I studied and lived half a year in the land of “Pura Vida,” and I’m surprised by the many similarities and differences that they have with my Mexican culture. We may both speak Spanish but it’s amazing that I still learned several things about their culture that are different from my own.
Ticos (the word for native Costa Ricans) actually eat a very simple diet of mostly rice and beans; my Tico homestay family often made a huge, family-sized plate of it in the morning. At breakfast, it’s served with an egg; beef, chicken, or fish is added later in the day, with a salad and more rice and beans at dinner.
It’s very expensive to import just about anything to this small country in Central America. Wine is triple the price that it is in the US, as are many other things. (So when you order it at a bar, expect it to come from a box.) Fashion brands such as Tommy Hilfiger and Zara are also more expensive so expect to be paying more to stay fashionable when in town.
Costa Rica famous nature (jungles, rainforests, beaches) do not disappoint — they are pristine and beautiful. Just about any town has its own tourist attractions to enjoy along with its beaches. In the country’s effort to preserve nature, there are strict laws about how close to the beach you can build a bar, house, or hotel. You can expect every beach you visit to be beautiful and each having its own personality and style. Lots of students enjoy the true essence of life by having fun at beach towns every weekend.
Some things you will notice that are different than back home. Some things can include houses not having real addresses like in the U.S, potholes on roads with fast drivers, and electric showers that can shock you! No country is perfect and things are just done differently which is okay! You adapt and get used to it in no time:)
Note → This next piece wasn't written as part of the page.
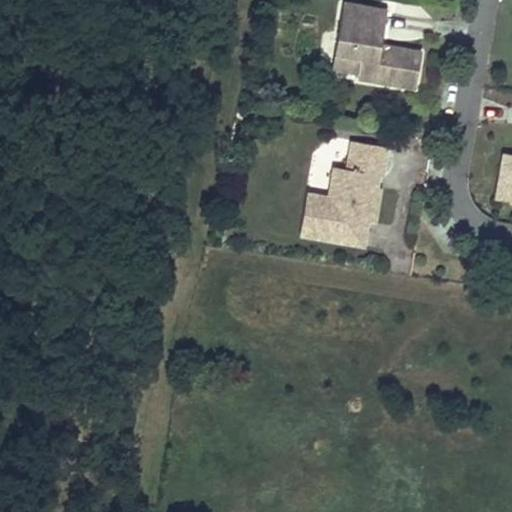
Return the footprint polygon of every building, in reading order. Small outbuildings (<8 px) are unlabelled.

Here you learn to let go of the small things and not let it get to you like it used to back home. While I was in Costa Rica I’ve been lost, late, lost some of my possessions, backpack got stolen off a bus and at the end of the day, I didn’t care and moved on.
Here you will learn how to connect with nature, live life in the moment, and to the fullest! No regrets! Some of my happiest memories were in Costa Rica and I plan on returning one day to relive some of those moments. Something to take note of is that even though Costa Ricans may have less materialistically, they’re actually happier than many other Western countries citizens. Costa Rica is even ranked as one of the happiest countries in the world. If you go visit, you will see why!
The people there as a whole care more about experiences than “things” and value relationships over materials. I have taken on that philosophy with me everywhere I go. Lifetime memories over temporary possessions are the way to go! Hanging out with family, friends, and having fun in nature is the Costa Rican way of life. Life isn’t promised tomorrow and it’s important to take advantage of your prime years and freedom while you can.